CİA'nın organizasyonu, spekülatör Soros'un akıttığı dolarlar, paravan örgütlenmeler sayesinde kukla “muhalefet” liderlerinden oluşan gerici koalisyon, Aralık 2004'te Ukrayna'da yönetimi ele geçirmişti. Emperyalist güçlerin hizmetindeki medya tekelleri, bu gelişmeyi “Turuncu Devrimin zaferi” diye göklere çıkarmıştı. Devlet başkanı olan Viktor Yuşçenko ise, ülkede yeni bir dönemin başladığını öne sürmüş, Ukraynalılar'a, Batı Avrupa standartlarında “müreffeh, demokratik” bir gelecek müjdesi vermişti. Geçen hafta yapılan seçimlerinden çıkan sonuçlar, Ukraynalılar'ın sahte vaatlere itibar etmediğini ortaya koymuştur.

Gerici koalisyonun devirdiği Viktor Yanukoviç'in partisi seçimlerin galibi oldu. “Turuncu Devrim”den kısa süre sonra Yuşçenko ile yolları ayrılan Yulia Timoşenko liderliğindeki parti ikinci olurken, Yuşçenko'nun partisi üçüncü sırada kaldı. Hiçbir partinin tek başına hükümet kuracak çoğunluğu sağlayamaması, koalisyon pazarının kurulmasına yolaçtı. Bu durumda Yuşçenko, rakiplerinden biriyle koalisyon kurmak zorunda kalacak. Buna karşın artık Ukrayna rejiminin yüzünü AB ile NATO'ya, sırtını ise Rusya'ya dönme devrinin son bulma olasılığı yüksek görünüyor.
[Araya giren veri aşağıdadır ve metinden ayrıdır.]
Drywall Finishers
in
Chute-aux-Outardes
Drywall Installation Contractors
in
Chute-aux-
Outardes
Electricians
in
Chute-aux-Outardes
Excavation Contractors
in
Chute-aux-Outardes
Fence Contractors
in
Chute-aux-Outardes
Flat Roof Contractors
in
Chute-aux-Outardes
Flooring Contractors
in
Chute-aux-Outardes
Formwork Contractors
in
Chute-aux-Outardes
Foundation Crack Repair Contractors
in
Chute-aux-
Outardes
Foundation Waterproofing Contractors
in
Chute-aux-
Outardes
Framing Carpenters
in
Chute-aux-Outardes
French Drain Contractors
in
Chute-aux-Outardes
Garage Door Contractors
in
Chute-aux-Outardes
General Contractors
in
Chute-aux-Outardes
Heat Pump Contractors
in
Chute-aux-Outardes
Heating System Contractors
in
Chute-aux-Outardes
Eski Sovyet Cumhuriyetleri'nin en büyüklerinden biri olan Ukrayna'nın, Rusya ile batılı emperyalistler arasında bir çatışma alanına dönüştüğü, her iki gerici odağın da bu ülke üzerinde etkinlik kurmak istediği bilinmektedir. Bu seçim sonuçlarının, daha önce etkisi zayıflayan Rusya'nın elinin yeninden güçlenmesine yarayacağı kabul ediliyor. Bu arada geçen süreçten ders alan Putin yönetimi de “tek at” üzerine oynama taktiğini değiştirmiş, Yanukoviç'in yanısıra diğer partilerle de ilişkilerini geliştirmiştir. Bu arada Viktor Yanukoviç, Amerikalı danışmanlara çalışma devrini başlatarak, batılı emperyalistlere göz kırpmaya başlamıştır. Bu, gerici güç odaklarının Ukrayna'ya dönük müdahalelerinin devam edeceğini göstermektedir.
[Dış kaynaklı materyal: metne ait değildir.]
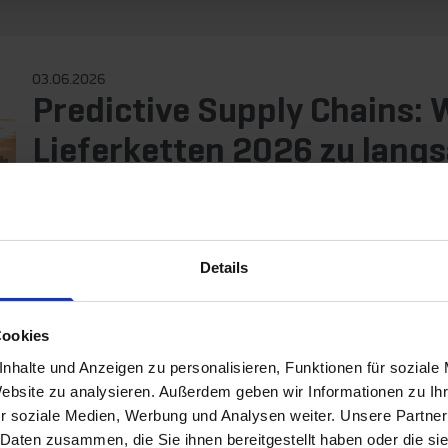
03.06.2026
Predictive Supply Chains:
Lieferketten 2026 zu lan
Setblog
Supply Chain Management
Lieferketten verändern sich 2026 nicht nur strukturell. Sie m
Details
Top 10 Supply Chain Management Trends 2026 zeigt sich des
zunehmend reaktive Steuerungsmodelle und investieren in vor
Cookies
Störungen entstehen heute schneller, breiten sich schneller a
nhalte und Anzeigen zu personalisieren, Funktionen für soziale
Zum Artikel
Website zu analysieren. Außerdem geben wir Informationen zu I
r soziale Medien, Werbung und Analysen weiter. Unsere Partner
 Daten zusammen, die Sie ihnen bereitgestellt haben oder die s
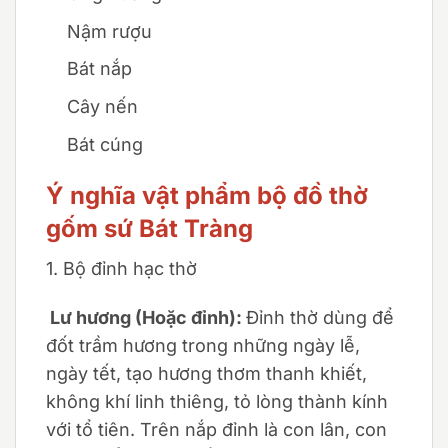
Nậm rượu
Bát nắp
Cây nến
Bát cúng
Ý nghĩa vật phẩm bộ đồ thờ
gốm sứ Bát Tràng
1. Bộ đỉnh hạc thờ
Lư hương (Hoặc đỉnh):
Đỉnh thờ dùng để
đốt trầm hương trong những ngày lễ,
ngày tết, tạo hương thơm thanh khiết,
không khí linh thiêng, tỏ lòng thành kính
với tổ tiên. Trên nắp đỉnh là con lân, con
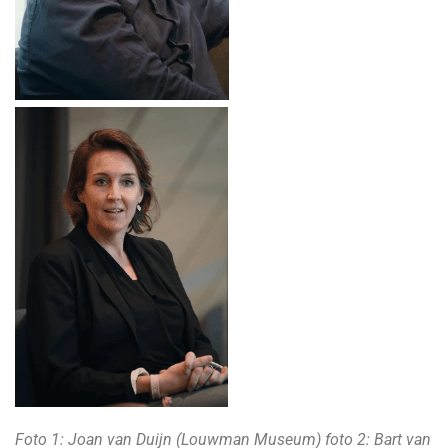
Foto 1: Joan van Duijn (Louwman Museum) foto 2: Bart van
Seçimlerden çıkan sonuçların, Ukrayna işçi sınıfı ve emekçilerinin sorunlarına çözüm üretecek gelişmelere yol açması beklenmiyor. Buna karşın seçim propagandasını Avrupa Birliği, Dünya Ticaret Örgütü ve NATO ile ilişkilerin geliştirilmesi üzerine kuran Yuşçenko'nun hezimeti, Ukrayna halklarının, emperyalizmin mali, askeri ve siyasi örgütlerine umut bağlamadığını, dahası bu örgütlenmelerle işbirliğine onay vermediğini de ortaya koymuştur. Asıl önemli gelişme ise, Ekim Devrimi deneyiminden geçen Ukrayna işçi sınıfı ile emekçilerinin şu veya bu burjuva akımın peşinden sürüklenmeye son verip, geleceklerini kurma iradesini ortaya koyabildikleri zaman görülecektir.